● SUPPLIED PASSAGE:
=== Begin Enclosure ===

Much time was spent repacking food boxes, maybe field parties should be given the option of pack your own or prepacked boxes. For long stay or deep field parties total repacking is often necessary to reduce bulk and to remove unwanted items while including others and little time is saved by having prepacked boxes in such cases.
The provision of a steering compass, such as a marine hand held navigation compass that could be used for both steering and position fixing would be useful. A handle bar mount for Tamworth sledges should also be provided. The new yogurt was great.
Two Tait hand helds were used to maintain communications between the field party on days when the party split up to work on separate outcrops. These radios worked well and were invaluable when steering the sledge train by compass.
HF communications varied and at times it was not possible to raise any station but generally communications were good. The awkward nature of the box on the Codan meant that the less powerful Compak 8 was used in preference while sledging (see G. Gillespie End of Season report for suggested improvements).

=== End Enclosure ===

● REQUIRED WORK: Resume the field party's notes on supplies, navigation, and radio communications, starting after their final sentence.

(Records excerpted from a collection)

=== Begin Enclosure ===

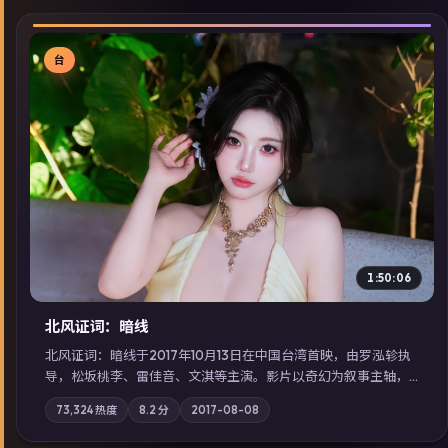
台
▶
1:50:06
北风证词：暗线
北风证词：暗线于2017年10月13日在中国台湾首映，由罗泓轸执
导，松坂桃李、雷佳音、文淇等主演。影片以奇幻为叙事主轴，
旧案重提，真相与谎言在同一条时间线上交锋；摄影与配乐强化
73,324
热度
8.2
分
2017-08-08
地域气质；站内亦可通过「国产免费观看高清电视剧在线看」延
展检索同类型高分佳作，畅享高清在线追剧体验。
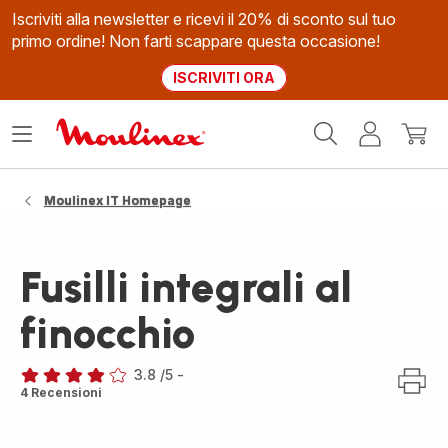
Iscriviti alla newsletter e ricevi il 20% di sconto sul tuo
primo ordine! Non farti scappare questa occasione!
ISCRIVITI ORA
Homepage
Apri
Il
Il
Moulinex
il
mio
mio
menù
account
carrel
Moulinex IT Homepage
Fusilli integrali al
finocchio
3.8
/5
-
ratings.3.8
4 Recensioni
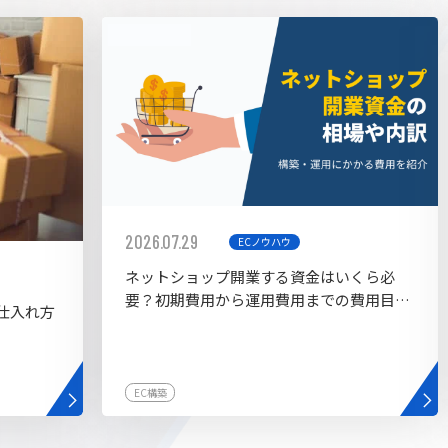
AI bu
ラグイン一覧
AIカスタマイズ開発
2026.07.29
ECノウハウ
ネットショップ開業する資金はいくら必
要？初期費用から運用費用までの費用目安
仕入れ方
を紹介
EC構築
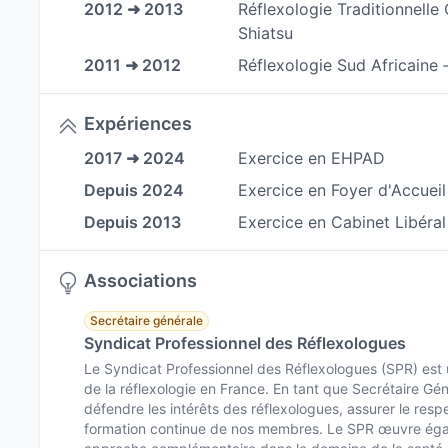
2012 ➜ 2013
Réflexologie Traditionnelle 
Que vous soyez en recherche de relaxation ponct
Shiatsu
chronique,
mes soins s'intègrent parfaitement
2011 ➜ 2012
Réflexologie Sud Africaine ‐
également des conseils personnalisés en Fleu
bienfaits des séances à domicile et renforcer l
Expériences
🌿 Prenez rendez-vous dès aujourd'hui.
2017 ➜ 2024
Exercice en EHPAD
En vous accordant un moment pour vous dans un 
Depuis 2024
Exercice en Foyer d'Accueil
plus sereine, plus équilibrée, et une meilleure g
Depuis 2013
Exercice en Cabinet Libéral
séance dès aujourd'hui pour découvrir une appr
vos besoins spécifiques.
Associations
Secrétaire générale
Syndicat Professionnel des Réflexologues
Le Syndicat Professionnel des Réflexologues (SPR) est 
de la réflexologie en France. En tant que Secrétaire G
défendre les intérêts des réflexologues, assurer le resp
formation continue de nos membres. Le SPR œuvre égal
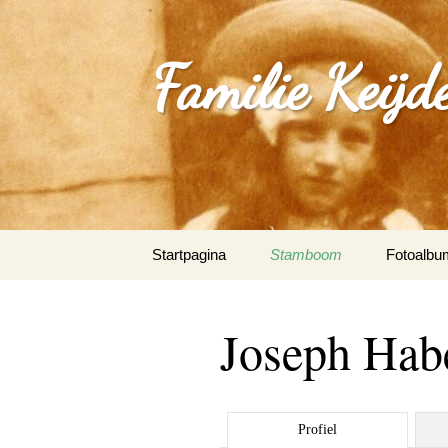
Familie Keijd
Spring
Startpagina
Stamboom
Fotoalbu
naar
inhoud
Fotoalbum
Joseph Hab
0_Joep Ke
(Klimmen
1.0_Sjan
Profiel
Schleepe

=== End Enclosure ===

● RESPONSE TO THE EXERCISE:
All burnable material (excluding plastics) were incinerated in the field and the non-burnable material was returned to Scott Base. In the Darwin Mountains human wastes were disposed of in crevasses, human wastes from the Convoy Range and Allan Hills were returned to Scott Base.
Five 12 gallon drums of two stroke mix (2% oil, 1% isopropyl alcohol) and one 12 gallon drum of DFA were air dropped into the Fry Glacier and later lifted to Cape Roberts. The drums are in as new condition, unopened and clearly labelled, they will not be required at this location by the event in 1989-90 and should be made available to events operating in the Cape Roberts area.